ECMWF is stepping up its efforts to provide processing and visualisation options in the Python programming language. To engage with the developer community, the Centre hosted a Python frameworks workshop on 28 and 29 November 2017.
High-profile uses at ECMWF include the Python-based toolbox for the Climate Data Store, which will be at the heart of the Copernicus Climate Change Service (C3S) from next year, and the new Python interface of the post-processing and visualisation package Metview.
But building a Python framework is challenging.
The aim of the November workshop was to bring together key actors from the Python community who develop packages for Earth system sciences.
“The workshop was a great success as many participants had not met before and could for the first time exchange experiences,” says workshop organiser Stephan Siemen.
Presentations showed the functionalities provided by different packages and offered insights into the challenges involved in their development and distribution.
Three working groups were set up to discuss the various challenges and how the community can work together better. Each group tackled a different aspect:
- Deploying and packaging Python frameworks
- Handling Big Data in Python
- (Code) Interoperability and common data structures
The discussions focused on the challenge of enabling improved interoperability between the various frameworks represented at the workshop.
Some of the main points made in the working groups were that:
- there needs to be a good mapping of metadata between data formats because metadata plays a crucial role in giving meaning to the data
- it is essential to make as much use as possible of core Python packages, such as NumPy, Pandas, xarray and Dask, since this will automatically reduce incompatibilities between packages
- ECMWF needs to support efforts to engage with the Python community and explain its community’s needs, for example by participating in a Python-for-Earth-system-sciences session at the annual European Conference on Python in Science.
All participants were encouraged to contribute to the core packages to improve them instead of implementing new solutions.

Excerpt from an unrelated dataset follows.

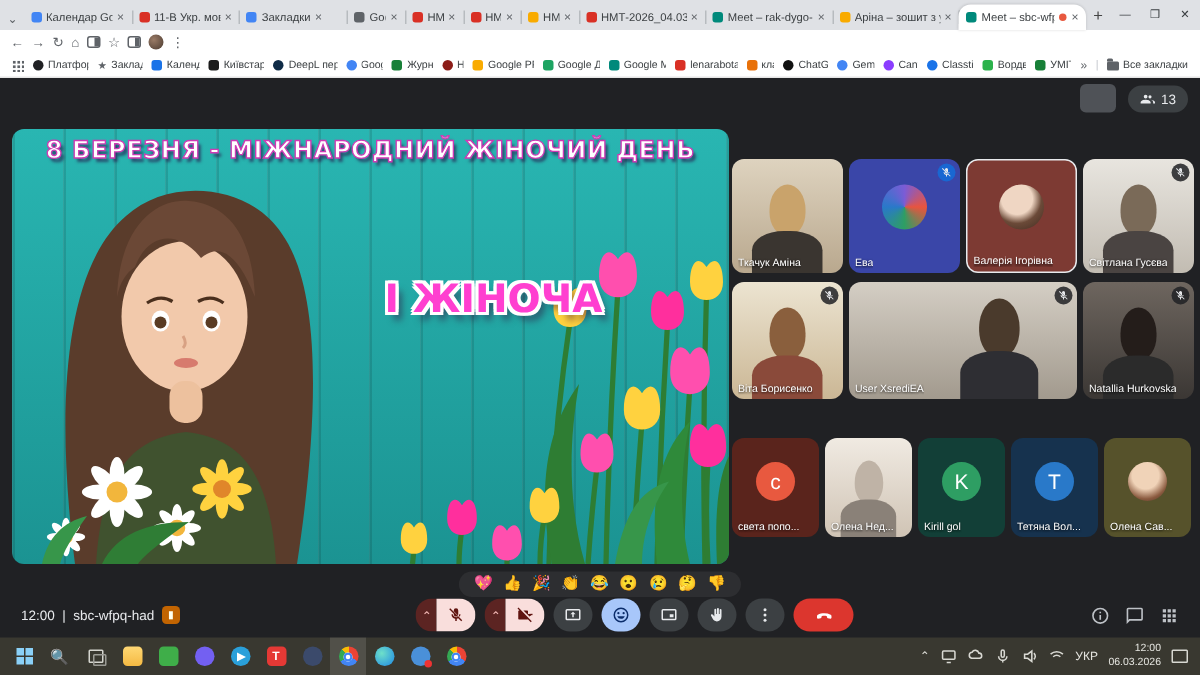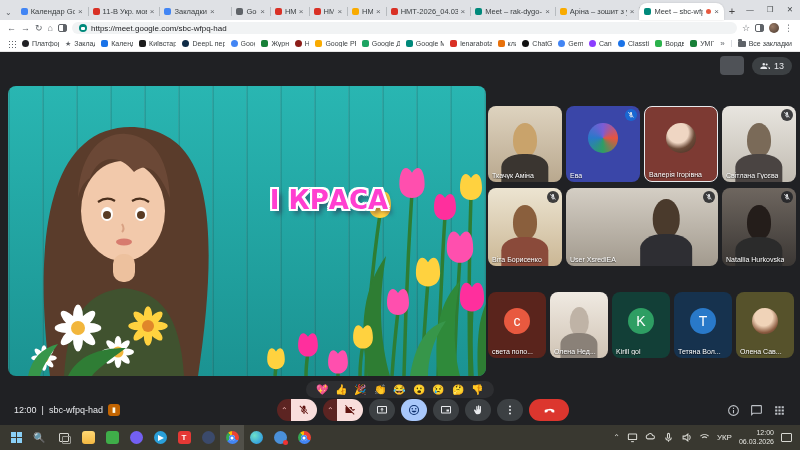"https://meet.google.com/sbc-wfpq-had" div.addr { html: <div> <span></span> <span>https://meet.google.com/sbc-wfpq-had</span> </div> -> none }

Participants stressed that it is also important to pick the right tool for the job, ideally one with good community support.
There was a strong message on community-led developments and distribution: all packages presented were Open Source, but it was pointed out that Open Development is the first step towards building a community.
The Python frameworks workshop was attended by 55 developers, who explained the functionalities of different packages and made recommendations for future collaborative work.